Diagnostic strategy for malignant and benign thyroid nodules smaller than 10 mm based on surface-enhanced Raman spectroscopy and machine learning

The diagnostic rate of thyroid nodules has increased considerably in recent years. Malignant nodules can reduce the quality of and even endanger the lives of patients. Fine needle aspiration (FNA) with cytological diagnosis is the most common modality for diagnosing malignant and benign nodules. However, a certain percentage of nodules still cannot be diagnosed definitively, especially when they are less than 10 mm in diameter. Surface-enhanced Raman spectroscopy (SERS) is a molecule-specific analysis method suitable for tumor diagnosis. In this study, the SERS technique was used to analyze FNA samples of thyroid nodules smaller than 10 mm and combined with multiple machine learning algorithms (principal component analysis-linear discriminant analysis, partial least squares discriminant analysis (PLS-DA), and support vector machines) to develop a novel and precise diagnosis model for malignant and benign thyroid nodules.

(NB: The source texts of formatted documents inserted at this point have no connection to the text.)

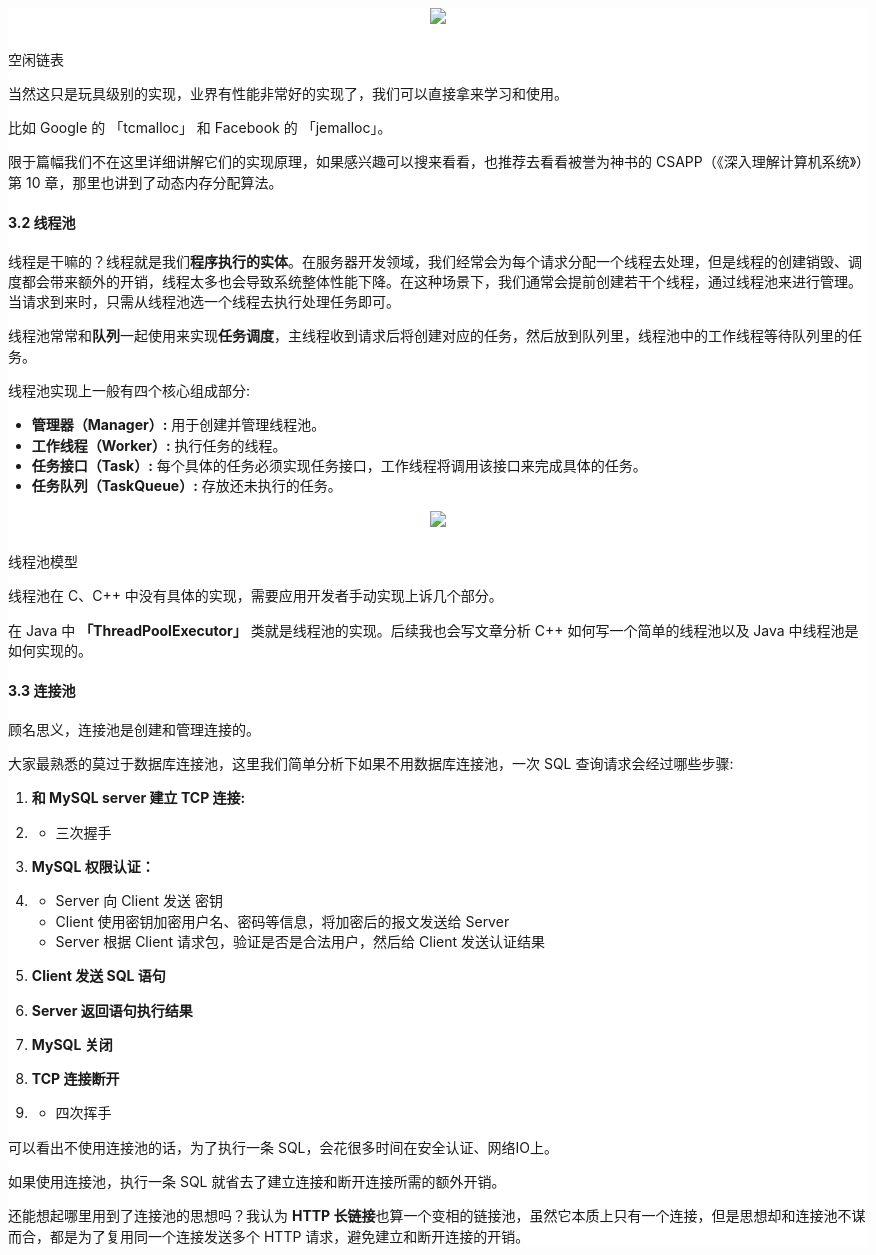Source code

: <div align="center"> <img src="/mypics/3h6.jpg"/> </div><br>空闲链表

当然这只是玩具级别的实现，业界有性能非常好的实现了，我们可以直接拿来学习和使用。

比如 Google 的 「tcmalloc」 和 Facebook 的 「jemalloc」。

限于篇幅我们不在这里详细讲解它们的实现原理，如果感兴趣可以搜来看看，也推荐去看看被誉为神书的 CSAPP（《深入理解计算机系统》）第 10 章，那里也讲到了动态内存分配算法。

#### 3.2 线程池

线程是干嘛的？线程就是我们**程序执行的实体**。在服务器开发领域，我们经常会为每个请求分配一个线程去处理，但是线程的创建销毁、调度都会带来额外的开销，线程太多也会导致系统整体性能下降。在这种场景下，我们通常会提前创建若干个线程，通过线程池来进行管理。当请求到来时，只需从线程池选一个线程去执行处理任务即可。

线程池常常和**队列**一起使用来实现**任务调度**，主线程收到请求后将创建对应的任务，然后放到队列里，线程池中的工作线程等待队列里的任务。

线程池实现上一般有四个核心组成部分:

- **管理器（Manager）:** 用于创建并管理线程池。
- **工作线程（Worker）:** 执行任务的线程。
- **任务接口（Task）:** 每个具体的任务必须实现任务接口，工作线程将调用该接口来完成具体的任务。
- **任务队列（TaskQueue）:** 存放还未执行的任务。

<div align="center"> <img src="/mypics/3h7.jpg"/> </div><br>线程池模型

线程池在 C、C++ 中没有具体的实现，需要应用开发者手动实现上诉几个部分。

在 Java 中 **「ThreadPoolExecutor」** 类就是线程池的实现。后续我也会写文章分析 C++ 如何写一个简单的线程池以及 Java 中线程池是如何实现的。

#### 3.3 连接池

顾名思义，连接池是创建和管理连接的。

大家最熟悉的莫过于数据库连接池，这里我们简单分析下如果不用数据库连接池，一次 SQL 查询请求会经过哪些步骤:

1. **和 MySQL server 建立 TCP 连接:**

2. - 三次握手

3. **MySQL 权限认证：**

4. - Server 向 Client 发送 密钥
   - Client 使用密钥加密用户名、密码等信息，将加密后的报文发送给 Server
   - Server 根据 Client 请求包，验证是否是合法用户，然后给 Client 发送认证结果

5. **Client 发送 SQL 语句**

6. **Server 返回语句执行结果**

7. **MySQL 关闭**

8. **TCP 连接断开**

9. - 四次挥手

可以看出不使用连接池的话，为了执行一条 SQL，会花很多时间在安全认证、网络IO上。

如果使用连接池，执行一条 SQL 就省去了建立连接和断开连接所需的额外开销。

还能想起哪里用到了连接池的思想吗？我认为 **HTTP 长链接**也算一个变相的链接池，虽然它本质上只有一个连接，但是思想却和连接池不谋而合，都是为了复用同一个连接发送多个 HTTP 请求，避免建立和断开连接的开销。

The results showed that the hyphenated method of SERS and the PLS-DA algorithm efficiently diagnosed malignant and benign thyroid nodules, with an area under the curve (AUC) of 97.479% and accuracies of 95.59% and 85.58% in the training and cross-validation sets, respectively. Moreover, the classification model outperformed cytology in diagnosing FNA samples from microscopic thyroid cancers. This study demonstrates that a novel diagnostic strategy based on SERS and machine learning can constitute a complementary diagnosis method for nodules with unknown FNA cytological findings. Furthermore, this strategy can improve the diagnostic accuracy of thyroid nodules smaller than 10 mm, achieve an early and exact diagnosis of microscopic thyroid cancer, and prevent misdiagnoses, underdiagnoses, and overtreatment of thyroid nodules.